Scene with my father della regista Biserka Šuran approda al Faito Doc Festival. Il film, in competizione nella sezione internazionale dei cortometraggi, vuole tracciare un percorso esistenziale, all’insegna dei ricordi e della volontà di dialogo tra due dimensioni temporali inevitabilmente connesse: presente e passato.
Scene with my father: il concetto di identità e di provenienza
Scene with my father indaga a fondo i concetti di identità e di provenienza. Il documentario ha due protagonisti: la regista nei panni della figlia, e suo padre. Si tratta di un confronto tra i due soggetti – sempre seduti uno a fianco dell’altro in una posizione di dialogo affettuoso – che è espressione di idee, pensieri, desideri e anche rimpianti.

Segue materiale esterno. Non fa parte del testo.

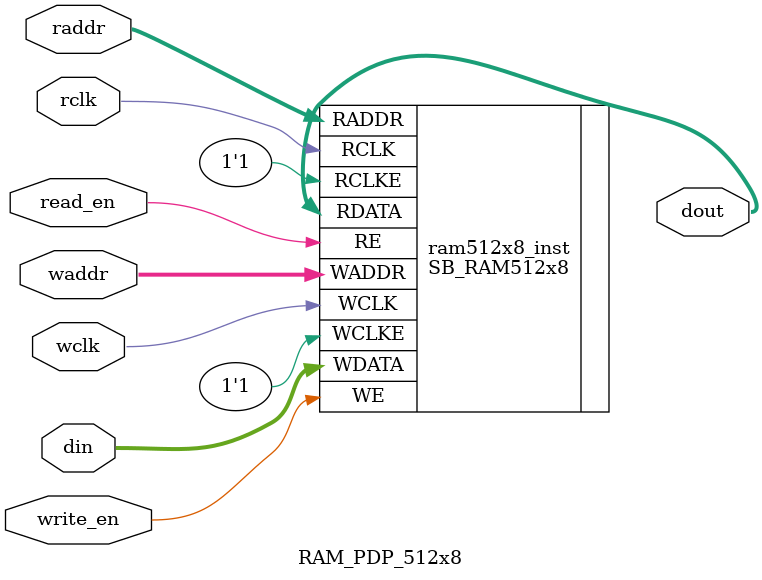
<source format=v>

`timescale 1ns/100ps

module RAM_PDP_512x8 (
    din,
    write_en,
    read_en,
    waddr, 
    wclk, 
    raddr, 
    rclk, 
    dout
); 

parameter addr_width = 9; 
parameter data_width = 8; 
    
input  [addr_width-1:0] waddr, raddr; 
input  [data_width-1:0] din; 
input  write_en, read_en, wclk, rclk; 
output [data_width-1:0] dout;

SB_RAM512x8   ram512x8_inst (
   .RDATA(dout[7:0]),
   .RADDR(raddr[8:0]),
   .RCLK(rclk),
   .RCLKE(1'b1),
   .RE(read_en),
   .WADDR(waddr[8:0]),
   .WCLK(wclk),
   .WCLKE(1'b1),
   .WDATA(din[7:0]),
   .WE(write_en)
   //.MASK(16'b0000000000000000)
);

defparam ram512x8_inst.INIT_0 = 256'h0000000000000000000000000000000000000000000000000000000000000000;
defparam ram512x8_inst.INIT_1 = 256'h0000000000000000000000000000000000000000000000000000000000000000;
defparam ram512x8_inst.INIT_2 = 256'h0000000000000000000000000000000000000000000000000000000000000000;
defparam ram512x8_inst.INIT_3 = 256'h0000000000000000000000000000000000000000000000000000000000000000;
defparam ram512x8_inst.INIT_4 = 256'h0000000000000000000000000000000000000000000000000000000000000000;
defparam ram512x8_inst.INIT_5 = 256'h0000000000000000000000000000000000000000000000000000000000000000;
defparam ram512x8_inst.INIT_6 = 256'h0000000000000000000000000000000000000000000000000000000000000000;
defparam ram512x8_inst.INIT_7 = 256'h0000000000000000000000000000000000000000000000000000000000000000;
defparam ram512x8_inst.INIT_8 = 256'h0000000000000000000000000000000000000000000000000000000000000000;
defparam ram512x8_inst.INIT_9 = 256'h0000000000000000000000000000000000000000000000000000000000000000;
defparam ram512x8_inst.INIT_A = 256'h0000000000000000000000000000000000000000000000000000000000000000;
defparam ram512x8_inst.INIT_B = 256'h0000000000000000000000000000000000000000000000000000000000000000;
defparam ram512x8_inst.INIT_C = 256'h0000000000000000000000000000000000000000000000000000000000000000;
defparam ram512x8_inst.INIT_D = 256'h0000000000000000000000000000000000000000000000000000000000000000;
defparam ram512x8_inst.INIT_E = 256'h0000000000000000000000000000000000000000000000000000000000000000;
defparam ram512x8_inst.INIT_F = 256'h0000000000000000000000000000000000000000000000000000000000000000;

endmodule

</source>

Il film stesso sembra un viaggio realistico di tipo esistenziale davanti alla cinepresa, in cui i protagonisti s’interrogano vicendevolmente circa i quesiti e i vissuti più scomodi della loro vita, smuovendo ricordi particolarmente dolorosi perché personalmente sofferti.

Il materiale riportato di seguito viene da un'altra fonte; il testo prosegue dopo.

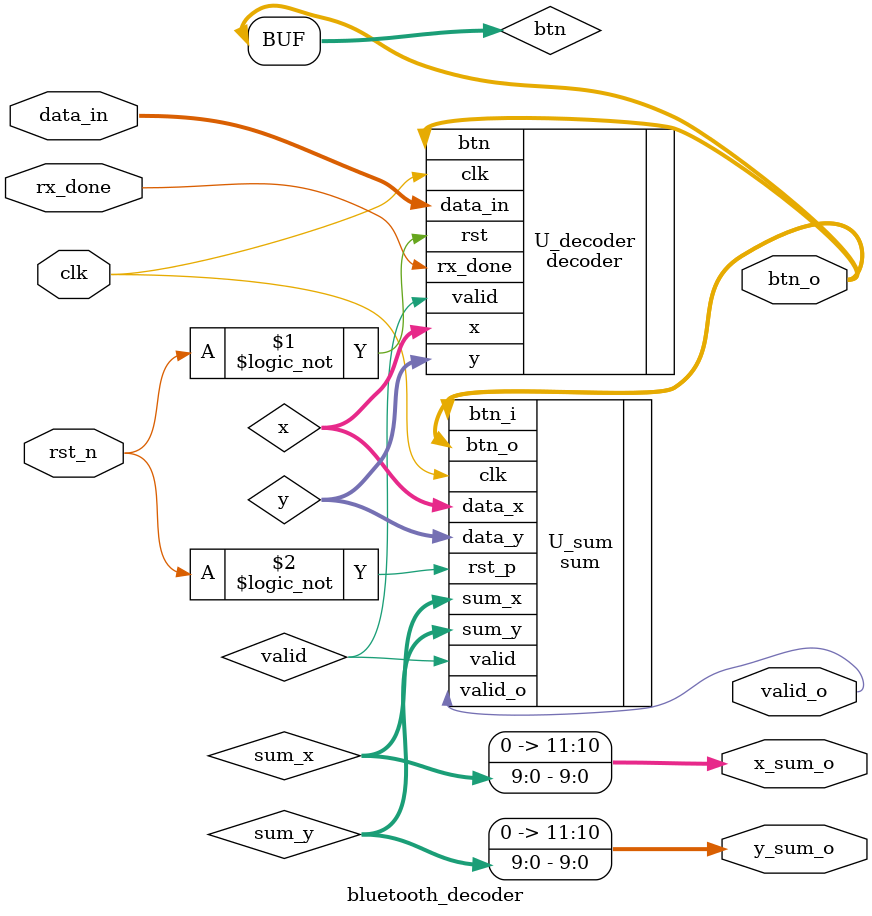
<source format=v>
`timescale 1ns / 1ps


module bluetooth_decoder #(
    parameter X_START = 320,
    parameter Y_START = 240,
    parameter X_MAX = 640,
    parameter Y_MAX = 480,
    parameter X_EDGE = 11,
    parameter Y_EDGE = 11,
    parameter X_MULT = 1,
    parameter Y_MULT = 1,
    parameter CLICK_LONG = 3
    )(
	input clk,
	input rst_n,
	input rx_done,
	input [7:0]data_in,
	output [11:0] x_sum_o,
	output [11:0] y_sum_o,
	output [7:0] btn_o,
	output  valid_o
    );

    wire[7:0]x,y,btn;
    wire valid;
    wire [9:0] sum_x;
    wire [9:0] sum_y;

	decoder U_decoder(
		.clk(clk),
		.rx_done(rx_done),
		.data_in(data_in),
		.rst(!rst_n),
		.x(x),
		.y(y),
		.btn(btn),
		.valid(valid)
    );

    sum #(
        .X_START(X_START),
        .Y_START(Y_START),
        .X_MAX(X_MAX),
        .Y_MAX(Y_MAX),
        .X_EDGE(X_EDGE),
        .Y_EDGE(Y_EDGE),
        .X_MULT(X_MULT),
        .Y_MULT(Y_MULT),
        .CLICK_LONG(CLICK_LONG)
        )
    U_sum (
        .clk(clk),
        .rst_p(!rst_n),

        .valid(valid),
        .data_x(x),
        .data_y(y),
        .btn_i(btn),

        .sum_x(sum_x),
        .sum_y(sum_y),
        .btn_o(btn_o),
        .valid_o(valid_o)
        );


    assign x_sum_o = {2'b0, sum_x};
    assign y_sum_o = {2'b0, sum_y};
    assign btn_o = btn;

endmodule

</source>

È il caso del concetto di identità e provenienza: il padre della protagonista s’interroga su che cosa significhi per lui tale parola, a quale campo semantico, nella sua interiorità, faccia riferimento. E, poiché tali riflessioni partono dal proprio vissuto, sono obbligatoriamente diverse da quelle della figlia.

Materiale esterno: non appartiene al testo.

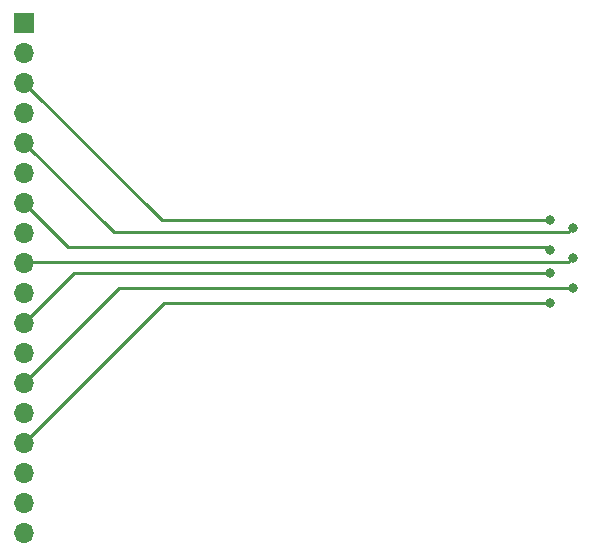
<source format=gbl>
G04 #@! TF.GenerationSoftware,KiCad,Pcbnew,(5.1.8)-1*
G04 #@! TF.CreationDate,2021-03-29T09:45:07+03:00*
G04 #@! TF.ProjectId,adapter,61646170-7465-4722-9e6b-696361645f70,rev?*
G04 #@! TF.SameCoordinates,Original*
G04 #@! TF.FileFunction,Copper,L2,Bot*
G04 #@! TF.FilePolarity,Positive*
%FSLAX46Y46*%
G04 Gerber Fmt 4.6, Leading zero omitted, Abs format (unit mm)*
G04 Created by KiCad (PCBNEW (5.1.8)-1) date 2021-03-29 09:45:07*
%MOMM*%
%LPD*%
G01*
G04 APERTURE LIST*
G04 #@! TA.AperFunction,ComponentPad*
%ADD10R,1.700000X1.700000*%
G04 #@! TD*
G04 #@! TA.AperFunction,ComponentPad*
%ADD11O,1.700000X1.700000*%
G04 #@! TD*
G04 #@! TA.AperFunction,ViaPad*
%ADD12C,0.800000*%
G04 #@! TD*
G04 #@! TA.AperFunction,Conductor*
%ADD13C,0.250000*%
G04 #@! TD*
G04 APERTURE END LIST*
D10*
X141525001Y-70913001D03*
D11*
X141525001Y-73453001D03*
X141525001Y-75993001D03*
X141525001Y-78533001D03*
X141525001Y-81073001D03*
X141525001Y-83613001D03*
X141525001Y-86153001D03*
X141525001Y-88693001D03*
X141525001Y-91233001D03*
X141525001Y-93773001D03*
X141525001Y-96313001D03*
X141525001Y-98853001D03*
X141525001Y-101393001D03*
X141525001Y-103933001D03*
X141525001Y-106473001D03*
X141525001Y-109013001D03*
X141525001Y-111553001D03*
X141525001Y-114093001D03*
D12*
X186055000Y-87630000D03*
X187960000Y-88265000D03*
X186055000Y-90170000D03*
X187960000Y-90805000D03*
X186055000Y-92075000D03*
X187960000Y-93345000D03*
X186055000Y-94615000D03*
D13*
X153162000Y-87630000D02*
X141525001Y-75993001D01*
X186055000Y-87630000D02*
X153162000Y-87630000D01*
X149116999Y-88664999D02*
X141525001Y-81073001D01*
X187560001Y-88664999D02*
X149116999Y-88664999D01*
X187960000Y-88265000D02*
X187560001Y-88664999D01*
X145240002Y-89868002D02*
X141525001Y-86153001D01*
X185753002Y-89868002D02*
X145240002Y-89868002D01*
X186055000Y-90170000D02*
X185753002Y-89868002D01*
X141553003Y-91204999D02*
X141525001Y-91233001D01*
X187560001Y-91204999D02*
X141553003Y-91204999D01*
X187960000Y-90805000D02*
X187560001Y-91204999D01*
X145763002Y-92075000D02*
X141525001Y-96313001D01*
X186055000Y-92075000D02*
X145763002Y-92075000D01*
X149573002Y-93345000D02*
X141525001Y-101393001D01*
X187960000Y-93345000D02*
X149573002Y-93345000D01*
X153383002Y-94615000D02*
X141525001Y-106473001D01*
X186055000Y-94615000D02*
X153383002Y-94615000D01*
M02*

</source>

Per l’uomo, emigrato dall’ex Iugoslavia in Croazia, l’identità è una costruzione personale di sé, in riferimento al contesto concreto in cui si vive. Per la figlia, è tutt’altro. Biserka crede che l’identità sia qualcosa che si possa percepire, vedere, ascoltare. Non a caso è impegnata nell’arduo tentativo di filmare stati d’animo, resi ancora più complessi dalla vicinanza familiare con essi.
A metà strada, tra appartenenza e rifiuto
Per Biserka identità è anche dolore. Il vissuto della regista, che si è trasferita negli anni della formazione della sua personalità, non è sempre stato lineare.
La donna cerca di spiegare al padre quanto questo movimento di allontanamento dalla propria terra sia stato in parte traumatico, per quanto reso necessario dalle circostanze esterne sempre più minacciose, in un orizzonte di guerra.
Un clima di distensione e di confronto reale con la propria figura paterna è ciò che permette alla protagonista di esprimere quello che davvero sente e in che modo ha vissuto il suo passato. Si è sempre sentita a metà, senza essere sicura di appartenere al paese che l’ha vista nascere, e con la paura di risultare estranea in quello nel quale è arrivata.
Cinema come possibilità di riflessione e presa di cura
Scene with my father segue un viaggio di tipo esistenziale, si è detto, che dopo quarantasei minuti arriva al suo approdo finale. Se la figlia lascia domande quasi in sospeso che costellano il suo rapporto con il padre, quest’ultimo riesce a raccogliere le fila e dare a sua volta espressione a tutto ciò che negli anni è rimasto nella pericolosa penombra del “non detto”.
“Mi fai parlare dal cuore”, ammette l’uomo. Per poi suggerire alla figlia un’altra lettura della realtà, consapevole che Biserka ne farà tesoro: lei non è una metà, ma un intero. Al di sopra di concetti culturalmente costruiti come quello di identità e provenienza, conta il proprio valore interiore. E quello si costruisce da sé.
Scene with my father può essere dunque descritto come un film necessario, sebbene quest’aggettivo non sempre si riveli davvero pregnante in svariati contesti. Nel momento in cui, però, una pellicola riesce a ricordare o a insegnare che la propria unica ricchezza è quella interiore, non c’è altro aggettivo che possa definirlo meglio.